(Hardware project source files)
^^^^^^^^
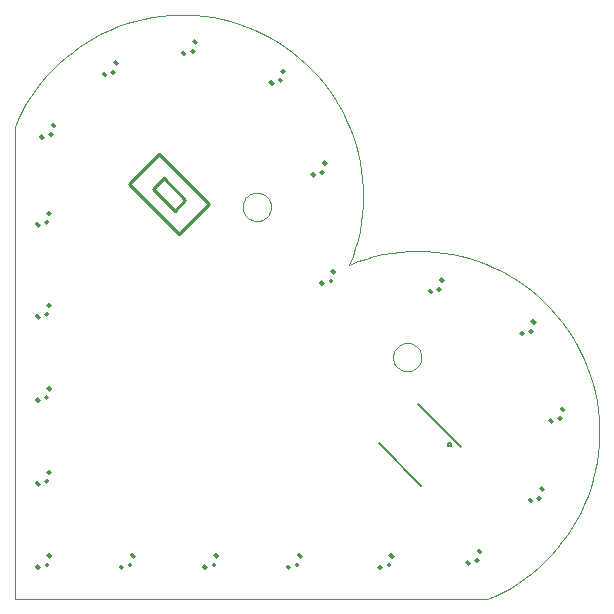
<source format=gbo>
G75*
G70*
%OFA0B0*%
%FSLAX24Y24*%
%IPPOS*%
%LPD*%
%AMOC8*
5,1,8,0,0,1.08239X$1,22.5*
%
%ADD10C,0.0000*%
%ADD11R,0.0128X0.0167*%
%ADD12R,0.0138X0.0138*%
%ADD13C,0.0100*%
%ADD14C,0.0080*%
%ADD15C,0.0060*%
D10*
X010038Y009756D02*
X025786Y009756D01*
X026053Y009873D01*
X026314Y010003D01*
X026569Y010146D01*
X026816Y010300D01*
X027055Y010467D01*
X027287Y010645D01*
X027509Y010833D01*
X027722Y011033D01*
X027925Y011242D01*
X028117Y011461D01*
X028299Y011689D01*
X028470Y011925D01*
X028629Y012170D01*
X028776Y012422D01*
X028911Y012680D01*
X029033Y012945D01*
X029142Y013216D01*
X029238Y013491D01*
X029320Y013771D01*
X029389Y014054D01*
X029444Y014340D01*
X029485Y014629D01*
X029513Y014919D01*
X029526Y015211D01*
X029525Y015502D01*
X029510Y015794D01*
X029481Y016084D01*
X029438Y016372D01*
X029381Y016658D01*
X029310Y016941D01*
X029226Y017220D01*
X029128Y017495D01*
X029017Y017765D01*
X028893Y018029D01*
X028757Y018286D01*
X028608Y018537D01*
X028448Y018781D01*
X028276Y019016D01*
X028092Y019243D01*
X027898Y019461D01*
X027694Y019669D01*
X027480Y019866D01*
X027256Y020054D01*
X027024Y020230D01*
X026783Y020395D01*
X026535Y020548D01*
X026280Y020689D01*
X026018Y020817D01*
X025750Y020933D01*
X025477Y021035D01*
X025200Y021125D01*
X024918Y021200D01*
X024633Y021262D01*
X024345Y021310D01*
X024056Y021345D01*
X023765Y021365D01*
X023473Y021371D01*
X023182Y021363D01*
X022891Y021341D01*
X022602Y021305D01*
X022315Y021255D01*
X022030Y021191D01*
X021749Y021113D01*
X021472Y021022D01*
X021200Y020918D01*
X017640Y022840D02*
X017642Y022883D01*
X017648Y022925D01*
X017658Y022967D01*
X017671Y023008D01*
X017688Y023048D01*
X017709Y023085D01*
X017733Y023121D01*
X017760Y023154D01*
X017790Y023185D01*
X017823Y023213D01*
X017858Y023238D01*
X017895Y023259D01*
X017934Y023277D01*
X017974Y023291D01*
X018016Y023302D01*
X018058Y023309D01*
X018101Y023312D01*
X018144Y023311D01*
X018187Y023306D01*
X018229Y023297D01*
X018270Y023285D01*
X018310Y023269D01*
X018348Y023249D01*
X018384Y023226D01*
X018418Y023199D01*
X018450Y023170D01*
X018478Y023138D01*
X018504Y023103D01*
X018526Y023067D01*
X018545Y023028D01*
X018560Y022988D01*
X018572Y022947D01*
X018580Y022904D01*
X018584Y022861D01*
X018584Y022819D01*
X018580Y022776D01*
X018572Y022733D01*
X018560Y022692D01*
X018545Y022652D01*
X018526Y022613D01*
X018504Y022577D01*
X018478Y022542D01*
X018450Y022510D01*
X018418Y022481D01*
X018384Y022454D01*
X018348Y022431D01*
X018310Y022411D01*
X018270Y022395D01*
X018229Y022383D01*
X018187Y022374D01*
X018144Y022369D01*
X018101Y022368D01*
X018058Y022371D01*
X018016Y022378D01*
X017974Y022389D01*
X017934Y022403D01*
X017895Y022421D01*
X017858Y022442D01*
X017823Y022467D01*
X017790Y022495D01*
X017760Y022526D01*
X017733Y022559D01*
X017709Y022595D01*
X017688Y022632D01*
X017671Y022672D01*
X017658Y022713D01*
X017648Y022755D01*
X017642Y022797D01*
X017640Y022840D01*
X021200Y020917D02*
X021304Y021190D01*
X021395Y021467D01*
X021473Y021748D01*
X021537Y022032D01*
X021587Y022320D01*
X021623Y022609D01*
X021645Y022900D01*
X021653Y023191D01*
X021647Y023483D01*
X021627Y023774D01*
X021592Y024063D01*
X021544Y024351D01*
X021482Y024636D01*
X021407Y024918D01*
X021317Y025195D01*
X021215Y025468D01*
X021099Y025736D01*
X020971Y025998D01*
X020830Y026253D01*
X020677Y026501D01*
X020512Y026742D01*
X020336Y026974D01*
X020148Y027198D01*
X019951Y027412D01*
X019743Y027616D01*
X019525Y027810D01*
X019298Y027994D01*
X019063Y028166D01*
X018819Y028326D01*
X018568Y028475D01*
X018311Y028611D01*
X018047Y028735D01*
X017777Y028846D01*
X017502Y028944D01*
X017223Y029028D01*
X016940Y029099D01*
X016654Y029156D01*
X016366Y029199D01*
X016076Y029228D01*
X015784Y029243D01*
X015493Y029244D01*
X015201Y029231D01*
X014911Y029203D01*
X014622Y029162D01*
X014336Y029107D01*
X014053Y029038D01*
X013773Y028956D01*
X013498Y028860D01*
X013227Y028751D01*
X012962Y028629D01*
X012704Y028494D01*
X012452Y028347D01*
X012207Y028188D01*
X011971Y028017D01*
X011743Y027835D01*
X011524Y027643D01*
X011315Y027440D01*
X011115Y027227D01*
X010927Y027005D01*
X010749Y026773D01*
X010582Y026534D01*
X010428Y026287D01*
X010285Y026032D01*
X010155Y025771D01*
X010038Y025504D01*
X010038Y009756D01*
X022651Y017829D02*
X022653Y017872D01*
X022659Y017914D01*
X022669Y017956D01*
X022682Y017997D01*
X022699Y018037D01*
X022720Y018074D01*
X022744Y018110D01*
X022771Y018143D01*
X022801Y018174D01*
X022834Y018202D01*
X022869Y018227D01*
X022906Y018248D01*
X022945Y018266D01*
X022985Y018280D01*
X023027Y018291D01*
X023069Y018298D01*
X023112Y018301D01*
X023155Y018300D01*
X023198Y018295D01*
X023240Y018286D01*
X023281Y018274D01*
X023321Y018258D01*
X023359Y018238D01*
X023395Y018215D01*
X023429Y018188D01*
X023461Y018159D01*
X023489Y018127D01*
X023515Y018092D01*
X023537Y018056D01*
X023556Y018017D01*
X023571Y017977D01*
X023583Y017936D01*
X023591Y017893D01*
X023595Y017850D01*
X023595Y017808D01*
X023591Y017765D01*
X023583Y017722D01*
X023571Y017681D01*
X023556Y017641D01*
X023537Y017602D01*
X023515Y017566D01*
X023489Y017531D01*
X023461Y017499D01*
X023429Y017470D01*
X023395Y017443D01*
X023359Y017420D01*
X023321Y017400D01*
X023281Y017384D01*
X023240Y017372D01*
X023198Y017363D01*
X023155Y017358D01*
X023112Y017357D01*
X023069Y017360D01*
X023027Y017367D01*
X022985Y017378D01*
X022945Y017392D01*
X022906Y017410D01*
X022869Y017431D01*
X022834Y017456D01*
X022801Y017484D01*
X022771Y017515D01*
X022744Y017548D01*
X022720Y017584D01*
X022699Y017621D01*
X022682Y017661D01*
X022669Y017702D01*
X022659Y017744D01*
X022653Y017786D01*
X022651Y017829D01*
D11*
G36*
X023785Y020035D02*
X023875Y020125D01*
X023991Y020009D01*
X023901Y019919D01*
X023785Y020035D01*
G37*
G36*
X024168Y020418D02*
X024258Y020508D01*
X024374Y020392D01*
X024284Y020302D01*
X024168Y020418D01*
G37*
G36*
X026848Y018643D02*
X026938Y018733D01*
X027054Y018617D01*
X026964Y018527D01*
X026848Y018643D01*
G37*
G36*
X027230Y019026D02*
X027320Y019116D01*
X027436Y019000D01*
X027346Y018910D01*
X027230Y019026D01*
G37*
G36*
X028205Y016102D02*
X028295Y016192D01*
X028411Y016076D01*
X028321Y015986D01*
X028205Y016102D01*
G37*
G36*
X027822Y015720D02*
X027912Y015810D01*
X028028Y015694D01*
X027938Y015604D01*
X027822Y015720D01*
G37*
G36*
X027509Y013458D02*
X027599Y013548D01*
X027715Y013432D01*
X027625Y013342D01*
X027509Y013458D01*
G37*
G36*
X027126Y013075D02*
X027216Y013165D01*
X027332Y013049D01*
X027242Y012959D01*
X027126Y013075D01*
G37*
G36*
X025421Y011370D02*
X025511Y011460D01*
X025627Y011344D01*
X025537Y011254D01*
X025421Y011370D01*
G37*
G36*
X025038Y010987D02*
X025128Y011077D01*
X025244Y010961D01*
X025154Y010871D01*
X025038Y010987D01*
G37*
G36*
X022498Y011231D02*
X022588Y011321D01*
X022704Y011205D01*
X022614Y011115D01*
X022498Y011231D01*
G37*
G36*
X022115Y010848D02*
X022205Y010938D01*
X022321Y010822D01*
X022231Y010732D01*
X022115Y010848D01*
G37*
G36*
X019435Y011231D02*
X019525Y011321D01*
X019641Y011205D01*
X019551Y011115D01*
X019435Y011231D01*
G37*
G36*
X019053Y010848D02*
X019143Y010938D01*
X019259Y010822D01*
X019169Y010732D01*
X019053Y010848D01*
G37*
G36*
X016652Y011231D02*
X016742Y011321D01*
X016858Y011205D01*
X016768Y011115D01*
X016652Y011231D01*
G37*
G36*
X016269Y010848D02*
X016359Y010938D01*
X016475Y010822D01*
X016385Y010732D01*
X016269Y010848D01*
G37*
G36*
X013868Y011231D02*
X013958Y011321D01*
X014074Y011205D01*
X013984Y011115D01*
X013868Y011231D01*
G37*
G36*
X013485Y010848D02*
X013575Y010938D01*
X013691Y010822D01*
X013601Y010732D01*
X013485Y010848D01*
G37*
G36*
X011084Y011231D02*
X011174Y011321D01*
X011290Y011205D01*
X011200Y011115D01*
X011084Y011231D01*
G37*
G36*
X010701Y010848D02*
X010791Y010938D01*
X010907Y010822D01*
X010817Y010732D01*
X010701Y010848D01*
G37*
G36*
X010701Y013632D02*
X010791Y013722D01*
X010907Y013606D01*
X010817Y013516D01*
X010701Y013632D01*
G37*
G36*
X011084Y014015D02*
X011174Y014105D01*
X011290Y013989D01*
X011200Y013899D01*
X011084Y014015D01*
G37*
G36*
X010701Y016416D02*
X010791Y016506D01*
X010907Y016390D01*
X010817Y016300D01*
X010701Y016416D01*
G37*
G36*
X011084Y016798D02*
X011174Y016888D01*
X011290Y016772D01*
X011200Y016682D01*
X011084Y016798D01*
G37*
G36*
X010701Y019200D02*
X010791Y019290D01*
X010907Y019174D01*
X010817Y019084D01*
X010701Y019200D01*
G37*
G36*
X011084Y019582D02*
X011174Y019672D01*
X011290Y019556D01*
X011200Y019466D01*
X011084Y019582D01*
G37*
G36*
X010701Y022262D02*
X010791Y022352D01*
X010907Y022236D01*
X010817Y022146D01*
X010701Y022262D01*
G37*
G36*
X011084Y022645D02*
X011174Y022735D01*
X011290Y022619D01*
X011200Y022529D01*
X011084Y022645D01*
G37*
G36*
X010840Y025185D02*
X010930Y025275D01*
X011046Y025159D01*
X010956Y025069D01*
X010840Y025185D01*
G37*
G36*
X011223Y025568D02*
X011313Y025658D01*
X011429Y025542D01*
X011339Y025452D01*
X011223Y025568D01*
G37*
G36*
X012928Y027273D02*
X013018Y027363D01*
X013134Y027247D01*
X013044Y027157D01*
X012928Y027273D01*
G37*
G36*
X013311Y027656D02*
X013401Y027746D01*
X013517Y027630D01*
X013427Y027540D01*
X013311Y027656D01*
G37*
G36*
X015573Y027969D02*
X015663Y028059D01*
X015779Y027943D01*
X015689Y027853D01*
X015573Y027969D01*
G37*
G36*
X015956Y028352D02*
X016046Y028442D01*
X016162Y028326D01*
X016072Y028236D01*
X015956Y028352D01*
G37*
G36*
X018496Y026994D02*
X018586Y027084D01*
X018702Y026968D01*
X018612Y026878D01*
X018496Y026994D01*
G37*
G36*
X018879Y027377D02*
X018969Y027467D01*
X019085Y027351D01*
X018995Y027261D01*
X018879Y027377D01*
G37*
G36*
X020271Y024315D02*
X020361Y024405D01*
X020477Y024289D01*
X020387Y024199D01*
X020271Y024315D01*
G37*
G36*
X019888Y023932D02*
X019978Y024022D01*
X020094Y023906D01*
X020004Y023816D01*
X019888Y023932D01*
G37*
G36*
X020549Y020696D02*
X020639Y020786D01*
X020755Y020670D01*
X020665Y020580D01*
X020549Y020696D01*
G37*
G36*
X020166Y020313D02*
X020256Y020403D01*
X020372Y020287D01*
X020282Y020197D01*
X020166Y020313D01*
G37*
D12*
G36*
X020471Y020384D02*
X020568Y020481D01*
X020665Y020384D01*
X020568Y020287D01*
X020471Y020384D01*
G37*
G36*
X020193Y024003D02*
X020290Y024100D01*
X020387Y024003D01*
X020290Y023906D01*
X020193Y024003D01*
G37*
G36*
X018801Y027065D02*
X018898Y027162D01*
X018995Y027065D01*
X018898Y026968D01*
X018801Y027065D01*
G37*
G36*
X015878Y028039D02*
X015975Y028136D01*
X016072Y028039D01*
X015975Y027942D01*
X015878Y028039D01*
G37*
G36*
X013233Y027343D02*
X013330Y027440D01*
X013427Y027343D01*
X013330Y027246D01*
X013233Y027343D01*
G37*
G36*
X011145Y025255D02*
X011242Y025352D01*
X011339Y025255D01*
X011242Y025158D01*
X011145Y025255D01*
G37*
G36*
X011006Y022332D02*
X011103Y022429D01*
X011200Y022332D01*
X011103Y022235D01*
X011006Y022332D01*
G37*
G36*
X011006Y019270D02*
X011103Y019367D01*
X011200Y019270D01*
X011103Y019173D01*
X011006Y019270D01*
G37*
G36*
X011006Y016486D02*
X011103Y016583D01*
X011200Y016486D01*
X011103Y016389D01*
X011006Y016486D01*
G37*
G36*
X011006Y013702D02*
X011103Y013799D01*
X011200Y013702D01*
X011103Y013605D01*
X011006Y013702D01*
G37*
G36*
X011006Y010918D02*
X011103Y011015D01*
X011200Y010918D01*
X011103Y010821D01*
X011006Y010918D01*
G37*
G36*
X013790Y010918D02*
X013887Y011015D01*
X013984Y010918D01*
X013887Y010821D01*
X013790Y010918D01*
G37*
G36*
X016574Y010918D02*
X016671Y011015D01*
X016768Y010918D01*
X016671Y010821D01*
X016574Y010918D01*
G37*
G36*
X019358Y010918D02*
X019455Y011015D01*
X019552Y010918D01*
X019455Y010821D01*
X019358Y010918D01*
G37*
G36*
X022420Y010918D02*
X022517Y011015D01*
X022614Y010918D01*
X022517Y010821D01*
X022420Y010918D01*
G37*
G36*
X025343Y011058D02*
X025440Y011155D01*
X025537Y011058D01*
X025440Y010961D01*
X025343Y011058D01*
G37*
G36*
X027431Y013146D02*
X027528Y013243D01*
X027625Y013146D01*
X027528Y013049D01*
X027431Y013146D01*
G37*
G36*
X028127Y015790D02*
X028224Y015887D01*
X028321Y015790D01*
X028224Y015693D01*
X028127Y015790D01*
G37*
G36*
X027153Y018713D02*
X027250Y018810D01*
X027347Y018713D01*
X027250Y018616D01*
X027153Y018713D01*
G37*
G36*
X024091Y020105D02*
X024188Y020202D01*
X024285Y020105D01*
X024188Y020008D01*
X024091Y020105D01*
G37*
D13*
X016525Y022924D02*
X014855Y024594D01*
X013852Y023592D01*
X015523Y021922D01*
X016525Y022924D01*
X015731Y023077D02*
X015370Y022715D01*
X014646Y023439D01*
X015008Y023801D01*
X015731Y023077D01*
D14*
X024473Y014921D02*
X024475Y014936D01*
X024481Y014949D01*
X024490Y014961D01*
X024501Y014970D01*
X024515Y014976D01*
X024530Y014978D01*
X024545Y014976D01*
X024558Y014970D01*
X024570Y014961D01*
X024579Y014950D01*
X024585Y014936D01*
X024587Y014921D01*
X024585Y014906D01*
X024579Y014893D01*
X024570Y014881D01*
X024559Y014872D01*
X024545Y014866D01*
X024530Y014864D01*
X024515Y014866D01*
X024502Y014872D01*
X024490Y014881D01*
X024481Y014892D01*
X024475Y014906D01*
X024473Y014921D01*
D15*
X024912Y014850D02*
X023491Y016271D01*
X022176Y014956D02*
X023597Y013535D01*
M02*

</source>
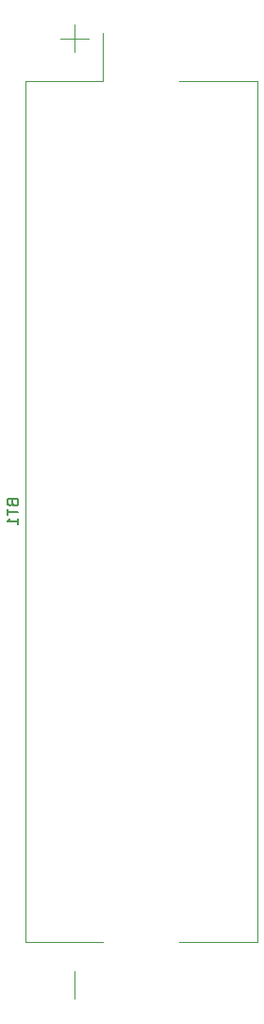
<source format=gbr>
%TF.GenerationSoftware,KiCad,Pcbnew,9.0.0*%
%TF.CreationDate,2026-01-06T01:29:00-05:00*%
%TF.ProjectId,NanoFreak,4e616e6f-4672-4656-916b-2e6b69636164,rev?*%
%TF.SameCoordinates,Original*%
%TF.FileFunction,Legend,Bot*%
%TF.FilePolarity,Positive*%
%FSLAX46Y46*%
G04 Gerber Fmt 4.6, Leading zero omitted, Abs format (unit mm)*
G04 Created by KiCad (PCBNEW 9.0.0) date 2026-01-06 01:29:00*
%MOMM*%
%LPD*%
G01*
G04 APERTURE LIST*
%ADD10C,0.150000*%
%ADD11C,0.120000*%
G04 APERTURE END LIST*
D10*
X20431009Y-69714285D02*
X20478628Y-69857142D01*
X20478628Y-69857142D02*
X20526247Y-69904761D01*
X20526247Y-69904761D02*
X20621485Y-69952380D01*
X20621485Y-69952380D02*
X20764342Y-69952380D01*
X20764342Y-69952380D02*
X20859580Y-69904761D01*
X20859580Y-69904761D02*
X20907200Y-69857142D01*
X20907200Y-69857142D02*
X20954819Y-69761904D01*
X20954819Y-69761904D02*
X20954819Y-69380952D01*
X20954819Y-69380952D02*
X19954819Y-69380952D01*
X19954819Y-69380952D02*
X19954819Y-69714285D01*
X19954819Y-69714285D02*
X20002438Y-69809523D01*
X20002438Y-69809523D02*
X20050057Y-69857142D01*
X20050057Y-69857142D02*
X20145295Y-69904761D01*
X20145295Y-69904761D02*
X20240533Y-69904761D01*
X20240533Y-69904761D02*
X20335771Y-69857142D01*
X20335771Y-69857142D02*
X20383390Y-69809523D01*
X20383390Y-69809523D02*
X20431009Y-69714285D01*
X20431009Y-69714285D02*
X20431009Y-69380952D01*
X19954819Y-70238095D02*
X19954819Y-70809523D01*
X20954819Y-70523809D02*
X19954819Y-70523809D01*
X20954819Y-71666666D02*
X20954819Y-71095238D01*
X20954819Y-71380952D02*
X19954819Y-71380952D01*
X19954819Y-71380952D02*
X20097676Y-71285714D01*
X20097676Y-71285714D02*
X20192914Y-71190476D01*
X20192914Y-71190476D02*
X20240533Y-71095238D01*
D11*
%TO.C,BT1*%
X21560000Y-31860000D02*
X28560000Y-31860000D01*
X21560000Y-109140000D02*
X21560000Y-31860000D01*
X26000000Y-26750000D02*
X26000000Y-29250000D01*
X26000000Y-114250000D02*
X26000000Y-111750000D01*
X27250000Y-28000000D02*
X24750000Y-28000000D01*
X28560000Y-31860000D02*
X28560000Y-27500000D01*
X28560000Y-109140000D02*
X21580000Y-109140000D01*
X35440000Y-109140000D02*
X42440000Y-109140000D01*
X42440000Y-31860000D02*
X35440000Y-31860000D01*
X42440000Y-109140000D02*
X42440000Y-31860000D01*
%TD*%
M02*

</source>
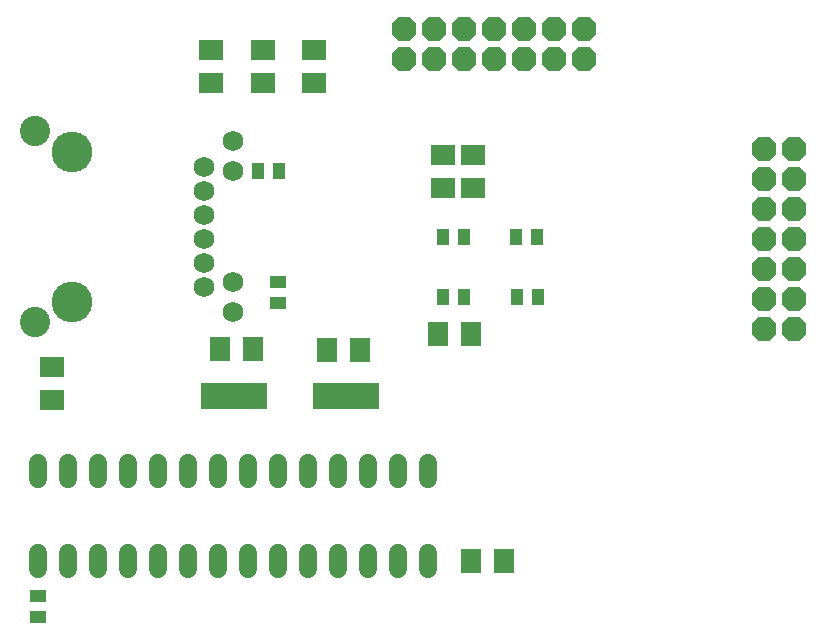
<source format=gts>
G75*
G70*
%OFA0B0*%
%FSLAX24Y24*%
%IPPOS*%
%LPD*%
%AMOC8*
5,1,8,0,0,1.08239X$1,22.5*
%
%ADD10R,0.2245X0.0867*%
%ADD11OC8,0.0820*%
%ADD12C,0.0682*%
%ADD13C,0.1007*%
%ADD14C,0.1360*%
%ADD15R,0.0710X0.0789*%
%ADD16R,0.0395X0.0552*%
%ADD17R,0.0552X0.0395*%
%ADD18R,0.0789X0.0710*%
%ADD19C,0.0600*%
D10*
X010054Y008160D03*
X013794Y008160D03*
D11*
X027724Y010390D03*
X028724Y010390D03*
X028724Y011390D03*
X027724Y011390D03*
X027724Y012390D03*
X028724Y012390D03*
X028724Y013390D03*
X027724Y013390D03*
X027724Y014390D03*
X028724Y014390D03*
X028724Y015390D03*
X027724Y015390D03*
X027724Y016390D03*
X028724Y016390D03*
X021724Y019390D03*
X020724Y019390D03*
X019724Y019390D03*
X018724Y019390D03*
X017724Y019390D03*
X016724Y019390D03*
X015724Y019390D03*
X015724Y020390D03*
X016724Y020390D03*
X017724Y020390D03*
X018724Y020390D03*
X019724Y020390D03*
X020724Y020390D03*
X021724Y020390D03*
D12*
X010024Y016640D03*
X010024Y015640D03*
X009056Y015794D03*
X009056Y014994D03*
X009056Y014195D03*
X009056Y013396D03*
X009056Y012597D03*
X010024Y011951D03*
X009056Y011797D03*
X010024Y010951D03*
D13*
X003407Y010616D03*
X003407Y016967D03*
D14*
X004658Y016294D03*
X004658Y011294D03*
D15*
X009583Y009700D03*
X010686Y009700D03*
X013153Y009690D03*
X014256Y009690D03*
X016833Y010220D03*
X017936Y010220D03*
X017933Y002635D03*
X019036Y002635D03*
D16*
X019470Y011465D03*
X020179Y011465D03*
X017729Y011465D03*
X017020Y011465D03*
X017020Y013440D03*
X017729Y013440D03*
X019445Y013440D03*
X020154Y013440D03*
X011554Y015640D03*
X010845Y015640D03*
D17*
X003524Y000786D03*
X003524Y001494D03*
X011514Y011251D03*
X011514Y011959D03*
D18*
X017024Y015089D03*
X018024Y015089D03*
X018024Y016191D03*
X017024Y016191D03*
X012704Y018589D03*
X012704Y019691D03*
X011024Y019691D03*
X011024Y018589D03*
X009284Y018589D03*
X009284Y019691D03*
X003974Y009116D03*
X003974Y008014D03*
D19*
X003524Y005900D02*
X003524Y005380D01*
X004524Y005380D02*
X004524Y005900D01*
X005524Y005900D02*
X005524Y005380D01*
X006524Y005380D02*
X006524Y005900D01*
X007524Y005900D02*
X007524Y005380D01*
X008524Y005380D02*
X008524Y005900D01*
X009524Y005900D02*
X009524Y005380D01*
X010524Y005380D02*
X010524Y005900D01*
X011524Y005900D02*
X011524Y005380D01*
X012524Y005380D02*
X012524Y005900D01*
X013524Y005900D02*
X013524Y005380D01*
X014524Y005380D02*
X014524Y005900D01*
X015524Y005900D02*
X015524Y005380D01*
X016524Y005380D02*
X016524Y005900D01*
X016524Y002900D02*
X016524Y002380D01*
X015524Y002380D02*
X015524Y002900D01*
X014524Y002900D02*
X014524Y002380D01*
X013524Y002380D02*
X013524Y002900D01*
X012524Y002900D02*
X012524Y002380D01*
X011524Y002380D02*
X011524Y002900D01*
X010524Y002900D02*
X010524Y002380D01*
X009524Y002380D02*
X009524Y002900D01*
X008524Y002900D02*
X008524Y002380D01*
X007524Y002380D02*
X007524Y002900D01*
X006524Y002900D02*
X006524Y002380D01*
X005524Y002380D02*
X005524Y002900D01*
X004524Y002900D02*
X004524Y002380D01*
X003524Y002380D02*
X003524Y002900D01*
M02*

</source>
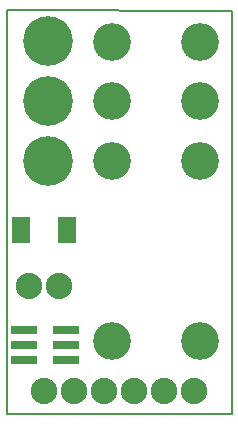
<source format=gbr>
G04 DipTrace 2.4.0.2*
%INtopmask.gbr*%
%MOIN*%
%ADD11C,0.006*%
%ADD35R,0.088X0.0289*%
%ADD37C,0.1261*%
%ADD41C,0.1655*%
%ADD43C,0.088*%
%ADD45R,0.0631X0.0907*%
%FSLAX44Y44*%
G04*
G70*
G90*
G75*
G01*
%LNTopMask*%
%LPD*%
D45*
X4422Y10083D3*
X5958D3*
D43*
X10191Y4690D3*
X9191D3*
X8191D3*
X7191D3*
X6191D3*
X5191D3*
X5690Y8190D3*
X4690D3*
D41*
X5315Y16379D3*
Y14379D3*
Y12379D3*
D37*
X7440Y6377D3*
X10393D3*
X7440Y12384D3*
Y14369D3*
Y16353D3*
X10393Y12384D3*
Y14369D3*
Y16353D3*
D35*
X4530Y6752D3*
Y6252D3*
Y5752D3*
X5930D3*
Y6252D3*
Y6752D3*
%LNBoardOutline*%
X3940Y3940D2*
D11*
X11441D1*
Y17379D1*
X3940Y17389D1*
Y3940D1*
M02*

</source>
^^^^^^^^
> ACTION ITEM
Please work out how many lines in the data include "format"; write that number only.

> ANSWER SPACE
5